Existence of Kirillov-Reshetikhin crystals for near adjoint nodes in exceptional types (Q2223369)

Let \(\mathfrak{g}\) be an affine Kac-Moody Lie algebra and let \(U_q'(\mathfrak{g})\) be the corresponding quantum affine algebra without the degree operator. We denote by \(W^{r,\ell}\) the Kirillov-Reshetikhin module over \(U_q'(\mathfrak{g})\), where \(r\) is a node of the Dynkin diagram of \(\mathfrak{g}\) except the node 0, and \(\ell\) is a positive integer. One of important (conjectural) properties of a Kirillov-Reshetikhin module is the existence of a crystal base in the sense of Kashiwara.
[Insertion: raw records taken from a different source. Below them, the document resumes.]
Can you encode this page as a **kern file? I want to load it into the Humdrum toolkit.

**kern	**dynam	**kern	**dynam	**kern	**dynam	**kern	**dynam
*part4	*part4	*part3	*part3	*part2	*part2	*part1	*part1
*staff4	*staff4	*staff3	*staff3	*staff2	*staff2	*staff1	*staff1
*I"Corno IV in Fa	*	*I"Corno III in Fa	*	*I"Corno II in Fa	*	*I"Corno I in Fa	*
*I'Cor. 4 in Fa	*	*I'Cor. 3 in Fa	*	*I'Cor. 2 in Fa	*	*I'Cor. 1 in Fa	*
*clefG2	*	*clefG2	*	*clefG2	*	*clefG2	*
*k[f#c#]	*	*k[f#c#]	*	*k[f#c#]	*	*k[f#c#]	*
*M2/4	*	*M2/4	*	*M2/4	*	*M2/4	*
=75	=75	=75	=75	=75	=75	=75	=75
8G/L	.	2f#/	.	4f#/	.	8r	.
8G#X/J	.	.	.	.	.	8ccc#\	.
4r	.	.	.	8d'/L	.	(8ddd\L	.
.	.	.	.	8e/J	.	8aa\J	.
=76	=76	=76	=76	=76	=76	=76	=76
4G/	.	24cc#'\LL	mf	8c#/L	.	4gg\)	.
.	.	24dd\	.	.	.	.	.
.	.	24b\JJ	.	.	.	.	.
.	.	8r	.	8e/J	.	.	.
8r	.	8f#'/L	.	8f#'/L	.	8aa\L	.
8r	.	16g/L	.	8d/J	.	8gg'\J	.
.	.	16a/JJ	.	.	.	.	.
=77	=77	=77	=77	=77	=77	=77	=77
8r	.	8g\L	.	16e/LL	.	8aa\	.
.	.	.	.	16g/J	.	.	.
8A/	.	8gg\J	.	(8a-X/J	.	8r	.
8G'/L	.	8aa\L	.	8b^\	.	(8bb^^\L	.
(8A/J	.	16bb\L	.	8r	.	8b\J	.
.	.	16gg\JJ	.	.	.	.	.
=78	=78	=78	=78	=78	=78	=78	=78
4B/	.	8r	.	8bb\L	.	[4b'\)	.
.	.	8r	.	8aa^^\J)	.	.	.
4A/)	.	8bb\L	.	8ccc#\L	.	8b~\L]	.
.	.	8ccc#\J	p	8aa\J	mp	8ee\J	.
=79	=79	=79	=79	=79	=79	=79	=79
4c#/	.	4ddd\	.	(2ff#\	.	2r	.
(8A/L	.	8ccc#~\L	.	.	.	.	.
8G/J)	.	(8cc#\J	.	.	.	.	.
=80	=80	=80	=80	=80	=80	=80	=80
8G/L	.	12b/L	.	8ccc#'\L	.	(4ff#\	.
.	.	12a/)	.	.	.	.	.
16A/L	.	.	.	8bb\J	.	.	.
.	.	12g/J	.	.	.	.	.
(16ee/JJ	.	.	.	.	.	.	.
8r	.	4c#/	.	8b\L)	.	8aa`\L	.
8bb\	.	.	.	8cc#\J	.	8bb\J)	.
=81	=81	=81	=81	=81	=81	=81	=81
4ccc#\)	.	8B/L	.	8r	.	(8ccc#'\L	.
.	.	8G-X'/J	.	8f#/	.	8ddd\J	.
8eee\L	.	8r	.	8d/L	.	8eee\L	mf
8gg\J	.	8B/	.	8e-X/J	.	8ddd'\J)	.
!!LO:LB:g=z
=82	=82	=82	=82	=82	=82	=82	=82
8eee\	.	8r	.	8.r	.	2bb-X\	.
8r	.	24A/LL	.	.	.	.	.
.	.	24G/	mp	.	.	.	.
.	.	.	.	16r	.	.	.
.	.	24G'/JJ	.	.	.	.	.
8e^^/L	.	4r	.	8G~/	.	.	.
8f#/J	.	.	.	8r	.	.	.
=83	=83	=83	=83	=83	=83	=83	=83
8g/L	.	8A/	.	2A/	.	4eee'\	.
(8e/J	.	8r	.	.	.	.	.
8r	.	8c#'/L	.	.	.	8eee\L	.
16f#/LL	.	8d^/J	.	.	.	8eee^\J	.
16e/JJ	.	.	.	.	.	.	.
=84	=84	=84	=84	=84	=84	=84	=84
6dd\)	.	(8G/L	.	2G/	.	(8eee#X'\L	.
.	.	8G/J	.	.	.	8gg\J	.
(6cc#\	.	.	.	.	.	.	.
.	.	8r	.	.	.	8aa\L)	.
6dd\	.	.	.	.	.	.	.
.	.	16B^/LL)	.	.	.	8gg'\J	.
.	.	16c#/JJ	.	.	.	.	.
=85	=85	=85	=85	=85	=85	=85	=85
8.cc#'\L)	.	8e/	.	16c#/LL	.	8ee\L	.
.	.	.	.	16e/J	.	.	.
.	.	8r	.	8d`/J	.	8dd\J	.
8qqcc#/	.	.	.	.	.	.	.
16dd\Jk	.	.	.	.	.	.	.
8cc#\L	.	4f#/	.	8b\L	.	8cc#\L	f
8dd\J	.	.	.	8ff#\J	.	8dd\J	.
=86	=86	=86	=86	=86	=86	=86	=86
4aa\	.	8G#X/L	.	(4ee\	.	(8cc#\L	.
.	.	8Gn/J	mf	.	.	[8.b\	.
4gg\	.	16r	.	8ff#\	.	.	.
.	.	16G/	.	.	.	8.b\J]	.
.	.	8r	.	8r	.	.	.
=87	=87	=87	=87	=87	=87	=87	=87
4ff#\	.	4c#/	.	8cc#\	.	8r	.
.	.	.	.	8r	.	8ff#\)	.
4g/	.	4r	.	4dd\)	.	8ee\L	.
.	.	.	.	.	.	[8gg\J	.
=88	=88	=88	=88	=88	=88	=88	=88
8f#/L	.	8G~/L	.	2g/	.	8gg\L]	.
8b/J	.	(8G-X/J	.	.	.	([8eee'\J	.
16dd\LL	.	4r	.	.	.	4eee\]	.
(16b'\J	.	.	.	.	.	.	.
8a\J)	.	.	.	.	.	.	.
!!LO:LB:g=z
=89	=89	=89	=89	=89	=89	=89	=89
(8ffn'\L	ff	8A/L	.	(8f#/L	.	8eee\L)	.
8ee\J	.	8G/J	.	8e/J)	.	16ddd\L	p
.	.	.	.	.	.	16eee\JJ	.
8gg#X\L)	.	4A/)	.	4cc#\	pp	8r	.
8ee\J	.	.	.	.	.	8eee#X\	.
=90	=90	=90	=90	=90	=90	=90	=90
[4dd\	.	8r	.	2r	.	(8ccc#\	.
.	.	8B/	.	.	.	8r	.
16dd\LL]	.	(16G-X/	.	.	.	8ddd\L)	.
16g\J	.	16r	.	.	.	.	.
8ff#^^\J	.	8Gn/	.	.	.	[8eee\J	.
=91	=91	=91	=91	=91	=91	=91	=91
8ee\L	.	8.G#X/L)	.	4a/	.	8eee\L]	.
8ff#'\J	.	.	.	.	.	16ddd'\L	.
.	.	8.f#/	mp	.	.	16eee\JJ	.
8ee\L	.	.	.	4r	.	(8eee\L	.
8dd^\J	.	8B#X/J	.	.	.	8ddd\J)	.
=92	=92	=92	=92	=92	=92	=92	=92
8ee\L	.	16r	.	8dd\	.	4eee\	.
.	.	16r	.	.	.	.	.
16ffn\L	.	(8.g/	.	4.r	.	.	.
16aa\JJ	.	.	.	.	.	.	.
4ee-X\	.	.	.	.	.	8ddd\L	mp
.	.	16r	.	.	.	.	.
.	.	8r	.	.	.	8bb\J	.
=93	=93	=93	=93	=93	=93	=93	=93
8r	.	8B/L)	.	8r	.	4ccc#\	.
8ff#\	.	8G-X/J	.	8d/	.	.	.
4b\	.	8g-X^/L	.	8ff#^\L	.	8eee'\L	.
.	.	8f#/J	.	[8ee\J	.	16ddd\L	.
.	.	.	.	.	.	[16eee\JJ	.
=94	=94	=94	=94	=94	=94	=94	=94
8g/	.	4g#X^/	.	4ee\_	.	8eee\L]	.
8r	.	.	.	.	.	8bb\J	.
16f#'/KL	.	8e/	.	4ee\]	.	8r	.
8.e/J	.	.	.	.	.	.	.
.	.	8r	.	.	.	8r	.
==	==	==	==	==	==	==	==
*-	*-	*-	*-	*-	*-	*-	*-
It was proved that \(W^{r,\ell}\) have crystal (pseudo)bases in various types but it is still open in some other cases. In the paper under review, the authors prove that when \(\mathfrak{g}\) is either of type \(E_{6,7,8}^{(1)}\), \(F_4^{(1)}\) and \(E_6^{(2)}\) and \(r\) is the near adjoint node, the Kirillov-Reshetikhin module \(W^{r,\ell}\) has a crystal pseudobase for any positive integer \(\ell\). Here a node \(r\) is called near adjoint if the distance from 0 is precisely 2. In the course of the proof, the criterion for the existence of a crystal pseudobase introduced in [\textit{S.-J. Kang} et al., Duke Math. J. 68, No. 3, 499--607 (1992; Zbl 0774.17017)] is used crucially. Combining with the result for type \(G_2^{(1)}\) and \(D_4^{(3)}\) given in [\textit{K. Naoi}, J. Algebra 512, 47--65 (2018; Zbl 1472.17060)], the main result of this paper tells us that the conjecture for near adjoint nodes in exceptional types holds.